The line that contains "<!-- scale -->" marks the start. Output it and all remaining lines exactly, through the final line of the listing.
━━━━━━━━━━━━━━━━━━━━
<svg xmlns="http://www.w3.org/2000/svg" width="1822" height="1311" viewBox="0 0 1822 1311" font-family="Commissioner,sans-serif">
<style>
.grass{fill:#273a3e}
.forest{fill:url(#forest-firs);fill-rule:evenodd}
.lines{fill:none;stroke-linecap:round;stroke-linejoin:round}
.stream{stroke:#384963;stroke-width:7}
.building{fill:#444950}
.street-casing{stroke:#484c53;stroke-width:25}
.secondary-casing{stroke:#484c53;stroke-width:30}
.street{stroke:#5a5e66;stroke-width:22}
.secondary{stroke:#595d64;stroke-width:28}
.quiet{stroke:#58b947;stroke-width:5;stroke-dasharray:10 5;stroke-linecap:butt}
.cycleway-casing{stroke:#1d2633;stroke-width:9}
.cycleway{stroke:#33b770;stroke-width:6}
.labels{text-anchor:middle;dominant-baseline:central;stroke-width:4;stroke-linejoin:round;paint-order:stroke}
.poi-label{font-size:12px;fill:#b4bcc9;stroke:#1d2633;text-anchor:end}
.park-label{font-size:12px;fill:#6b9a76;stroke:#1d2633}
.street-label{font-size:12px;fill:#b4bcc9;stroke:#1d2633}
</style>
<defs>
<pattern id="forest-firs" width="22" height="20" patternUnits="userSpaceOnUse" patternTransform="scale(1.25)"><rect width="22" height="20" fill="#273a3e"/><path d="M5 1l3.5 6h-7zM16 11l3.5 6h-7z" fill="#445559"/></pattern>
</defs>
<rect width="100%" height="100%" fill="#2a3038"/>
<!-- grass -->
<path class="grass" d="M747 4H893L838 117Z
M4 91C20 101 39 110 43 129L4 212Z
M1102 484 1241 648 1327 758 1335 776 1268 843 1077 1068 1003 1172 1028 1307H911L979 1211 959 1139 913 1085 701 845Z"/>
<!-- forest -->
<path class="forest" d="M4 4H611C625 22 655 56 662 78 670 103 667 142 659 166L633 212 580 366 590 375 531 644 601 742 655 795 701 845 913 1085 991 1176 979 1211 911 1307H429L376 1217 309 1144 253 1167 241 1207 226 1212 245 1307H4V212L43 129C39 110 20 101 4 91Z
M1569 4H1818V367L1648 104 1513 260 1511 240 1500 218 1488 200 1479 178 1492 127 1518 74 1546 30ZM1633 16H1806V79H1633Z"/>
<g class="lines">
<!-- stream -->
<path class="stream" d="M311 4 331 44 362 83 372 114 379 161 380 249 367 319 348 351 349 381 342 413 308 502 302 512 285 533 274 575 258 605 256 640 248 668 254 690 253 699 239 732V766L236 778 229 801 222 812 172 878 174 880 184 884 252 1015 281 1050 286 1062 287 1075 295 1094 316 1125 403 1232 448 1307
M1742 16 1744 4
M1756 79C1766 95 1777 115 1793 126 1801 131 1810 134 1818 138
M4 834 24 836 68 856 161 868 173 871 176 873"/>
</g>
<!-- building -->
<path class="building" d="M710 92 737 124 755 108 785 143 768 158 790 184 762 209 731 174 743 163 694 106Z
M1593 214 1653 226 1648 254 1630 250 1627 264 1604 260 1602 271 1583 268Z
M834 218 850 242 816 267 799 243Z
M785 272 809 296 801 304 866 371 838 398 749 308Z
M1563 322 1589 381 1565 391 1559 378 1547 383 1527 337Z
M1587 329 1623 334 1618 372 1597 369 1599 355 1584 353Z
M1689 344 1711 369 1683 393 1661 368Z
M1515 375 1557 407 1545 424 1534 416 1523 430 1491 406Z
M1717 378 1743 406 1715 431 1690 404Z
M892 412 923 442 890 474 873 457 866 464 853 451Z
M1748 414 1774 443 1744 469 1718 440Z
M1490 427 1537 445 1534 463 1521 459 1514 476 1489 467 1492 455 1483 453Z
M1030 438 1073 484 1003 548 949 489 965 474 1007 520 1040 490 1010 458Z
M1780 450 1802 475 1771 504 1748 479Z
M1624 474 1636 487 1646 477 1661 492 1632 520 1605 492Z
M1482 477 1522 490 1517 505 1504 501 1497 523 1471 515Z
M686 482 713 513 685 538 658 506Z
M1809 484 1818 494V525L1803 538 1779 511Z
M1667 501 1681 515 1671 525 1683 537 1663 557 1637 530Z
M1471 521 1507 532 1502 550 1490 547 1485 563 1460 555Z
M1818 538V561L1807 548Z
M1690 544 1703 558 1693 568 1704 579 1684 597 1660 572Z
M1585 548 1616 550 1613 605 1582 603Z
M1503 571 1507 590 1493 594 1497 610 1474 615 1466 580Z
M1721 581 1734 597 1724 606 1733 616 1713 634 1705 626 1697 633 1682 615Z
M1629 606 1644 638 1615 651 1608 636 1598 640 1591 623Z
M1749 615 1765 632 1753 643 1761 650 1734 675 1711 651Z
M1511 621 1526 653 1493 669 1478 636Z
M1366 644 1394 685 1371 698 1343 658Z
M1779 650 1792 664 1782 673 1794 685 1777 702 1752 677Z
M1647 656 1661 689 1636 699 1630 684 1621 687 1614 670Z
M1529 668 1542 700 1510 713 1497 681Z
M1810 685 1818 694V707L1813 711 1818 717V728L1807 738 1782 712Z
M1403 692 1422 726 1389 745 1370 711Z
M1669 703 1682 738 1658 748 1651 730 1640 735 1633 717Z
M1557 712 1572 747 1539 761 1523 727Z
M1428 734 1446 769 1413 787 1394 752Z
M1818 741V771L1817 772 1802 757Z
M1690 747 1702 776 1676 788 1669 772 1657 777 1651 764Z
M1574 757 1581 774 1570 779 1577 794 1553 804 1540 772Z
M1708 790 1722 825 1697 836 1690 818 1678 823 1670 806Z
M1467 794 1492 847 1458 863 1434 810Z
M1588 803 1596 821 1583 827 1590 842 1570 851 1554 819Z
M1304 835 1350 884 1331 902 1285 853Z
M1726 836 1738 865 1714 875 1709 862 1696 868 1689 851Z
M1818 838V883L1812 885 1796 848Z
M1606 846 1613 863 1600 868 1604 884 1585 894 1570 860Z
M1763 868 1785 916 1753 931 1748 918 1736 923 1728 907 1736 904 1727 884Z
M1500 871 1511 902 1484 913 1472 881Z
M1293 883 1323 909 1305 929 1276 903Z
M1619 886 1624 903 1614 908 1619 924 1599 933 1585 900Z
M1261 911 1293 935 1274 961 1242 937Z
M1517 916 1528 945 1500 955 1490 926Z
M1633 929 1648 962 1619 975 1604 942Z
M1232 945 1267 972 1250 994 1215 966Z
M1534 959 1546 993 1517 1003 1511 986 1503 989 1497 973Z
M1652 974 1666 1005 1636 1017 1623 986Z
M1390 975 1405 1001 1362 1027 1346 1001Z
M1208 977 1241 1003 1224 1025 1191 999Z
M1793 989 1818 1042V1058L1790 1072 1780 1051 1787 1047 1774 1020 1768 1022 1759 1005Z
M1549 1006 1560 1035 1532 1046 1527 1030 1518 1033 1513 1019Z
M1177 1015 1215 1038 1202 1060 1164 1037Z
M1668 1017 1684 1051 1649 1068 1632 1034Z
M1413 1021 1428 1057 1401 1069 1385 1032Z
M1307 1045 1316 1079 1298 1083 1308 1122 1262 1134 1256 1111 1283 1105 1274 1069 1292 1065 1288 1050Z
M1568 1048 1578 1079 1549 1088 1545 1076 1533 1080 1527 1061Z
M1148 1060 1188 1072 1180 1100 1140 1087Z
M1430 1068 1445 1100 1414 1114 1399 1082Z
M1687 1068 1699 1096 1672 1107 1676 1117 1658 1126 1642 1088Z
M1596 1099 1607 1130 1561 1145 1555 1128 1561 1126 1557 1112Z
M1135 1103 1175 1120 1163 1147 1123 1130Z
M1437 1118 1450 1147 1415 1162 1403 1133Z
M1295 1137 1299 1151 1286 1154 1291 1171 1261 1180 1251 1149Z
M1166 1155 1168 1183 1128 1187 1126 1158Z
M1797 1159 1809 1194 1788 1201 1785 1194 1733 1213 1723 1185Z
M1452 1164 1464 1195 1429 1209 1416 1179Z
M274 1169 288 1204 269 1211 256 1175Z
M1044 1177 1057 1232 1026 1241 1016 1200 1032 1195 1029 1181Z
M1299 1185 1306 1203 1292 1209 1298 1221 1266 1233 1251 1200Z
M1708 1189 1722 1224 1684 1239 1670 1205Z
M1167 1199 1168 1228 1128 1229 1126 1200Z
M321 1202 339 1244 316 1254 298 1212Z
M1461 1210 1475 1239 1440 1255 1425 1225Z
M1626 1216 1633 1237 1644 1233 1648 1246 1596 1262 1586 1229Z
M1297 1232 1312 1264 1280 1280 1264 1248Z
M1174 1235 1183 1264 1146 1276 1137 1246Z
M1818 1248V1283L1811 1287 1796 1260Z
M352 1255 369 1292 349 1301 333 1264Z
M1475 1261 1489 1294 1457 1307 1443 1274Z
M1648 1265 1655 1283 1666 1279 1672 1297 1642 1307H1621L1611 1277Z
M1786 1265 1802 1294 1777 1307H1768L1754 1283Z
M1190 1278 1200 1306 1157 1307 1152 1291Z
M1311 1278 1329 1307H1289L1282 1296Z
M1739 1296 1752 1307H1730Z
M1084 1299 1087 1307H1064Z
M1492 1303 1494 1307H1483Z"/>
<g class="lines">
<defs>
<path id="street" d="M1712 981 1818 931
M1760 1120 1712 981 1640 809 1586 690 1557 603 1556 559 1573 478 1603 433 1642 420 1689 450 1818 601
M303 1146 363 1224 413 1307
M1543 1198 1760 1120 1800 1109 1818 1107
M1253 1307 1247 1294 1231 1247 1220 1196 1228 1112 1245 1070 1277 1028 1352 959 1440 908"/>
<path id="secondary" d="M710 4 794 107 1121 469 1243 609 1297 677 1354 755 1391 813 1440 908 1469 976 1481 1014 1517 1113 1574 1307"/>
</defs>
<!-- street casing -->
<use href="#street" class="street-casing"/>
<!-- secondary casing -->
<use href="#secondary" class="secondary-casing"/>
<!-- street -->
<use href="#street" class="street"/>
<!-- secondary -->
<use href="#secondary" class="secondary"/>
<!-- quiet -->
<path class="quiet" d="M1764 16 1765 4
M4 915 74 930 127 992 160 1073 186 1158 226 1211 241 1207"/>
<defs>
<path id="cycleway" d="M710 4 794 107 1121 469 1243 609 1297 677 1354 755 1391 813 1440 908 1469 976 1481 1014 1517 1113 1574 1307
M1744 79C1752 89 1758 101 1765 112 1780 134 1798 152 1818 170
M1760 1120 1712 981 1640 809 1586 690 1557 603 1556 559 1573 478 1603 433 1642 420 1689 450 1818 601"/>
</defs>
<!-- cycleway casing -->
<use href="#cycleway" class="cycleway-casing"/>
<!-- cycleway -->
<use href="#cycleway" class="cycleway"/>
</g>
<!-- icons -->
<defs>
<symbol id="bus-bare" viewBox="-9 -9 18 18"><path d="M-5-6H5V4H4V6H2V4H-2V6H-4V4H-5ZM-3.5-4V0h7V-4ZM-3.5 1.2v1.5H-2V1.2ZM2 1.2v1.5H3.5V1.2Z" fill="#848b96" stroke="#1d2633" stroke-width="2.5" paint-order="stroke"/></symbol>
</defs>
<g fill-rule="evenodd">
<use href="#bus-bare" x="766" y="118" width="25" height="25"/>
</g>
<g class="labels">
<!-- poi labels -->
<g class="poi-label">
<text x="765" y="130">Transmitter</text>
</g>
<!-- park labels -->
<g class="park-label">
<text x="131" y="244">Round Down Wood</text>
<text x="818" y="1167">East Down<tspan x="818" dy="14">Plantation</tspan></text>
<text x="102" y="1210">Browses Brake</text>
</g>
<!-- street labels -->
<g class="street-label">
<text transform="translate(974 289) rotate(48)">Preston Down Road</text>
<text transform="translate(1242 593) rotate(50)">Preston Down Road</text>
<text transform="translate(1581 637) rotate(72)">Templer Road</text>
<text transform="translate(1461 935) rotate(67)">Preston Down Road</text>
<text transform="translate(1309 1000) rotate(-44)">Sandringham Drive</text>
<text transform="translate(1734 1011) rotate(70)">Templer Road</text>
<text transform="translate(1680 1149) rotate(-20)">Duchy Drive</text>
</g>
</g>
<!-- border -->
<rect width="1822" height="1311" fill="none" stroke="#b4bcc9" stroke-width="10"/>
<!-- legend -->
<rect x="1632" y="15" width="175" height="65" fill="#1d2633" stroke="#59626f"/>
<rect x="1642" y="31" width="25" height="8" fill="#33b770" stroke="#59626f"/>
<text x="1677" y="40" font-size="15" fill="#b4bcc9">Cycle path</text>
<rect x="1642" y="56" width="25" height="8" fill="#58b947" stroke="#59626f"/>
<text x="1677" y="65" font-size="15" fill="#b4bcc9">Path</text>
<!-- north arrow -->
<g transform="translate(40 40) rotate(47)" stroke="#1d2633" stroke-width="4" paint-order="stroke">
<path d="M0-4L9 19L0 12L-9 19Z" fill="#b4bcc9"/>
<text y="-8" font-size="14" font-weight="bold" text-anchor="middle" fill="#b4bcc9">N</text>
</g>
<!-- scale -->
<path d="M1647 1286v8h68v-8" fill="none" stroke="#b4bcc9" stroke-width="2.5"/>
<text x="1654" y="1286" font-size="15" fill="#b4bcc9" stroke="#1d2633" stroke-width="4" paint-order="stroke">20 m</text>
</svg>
━━━━━━━━━━━━━━━━━━━━
Answer space
<!-- scale -->
<path d="M1647 1286v8h68v-8" fill="none" stroke="#b4bcc9" stroke-width="2.5"/>
<text x="1654" y="1286" font-size="15" fill="#b4bcc9" stroke="#1d2633" stroke-width="4" paint-order="stroke">20 m</text>
</svg>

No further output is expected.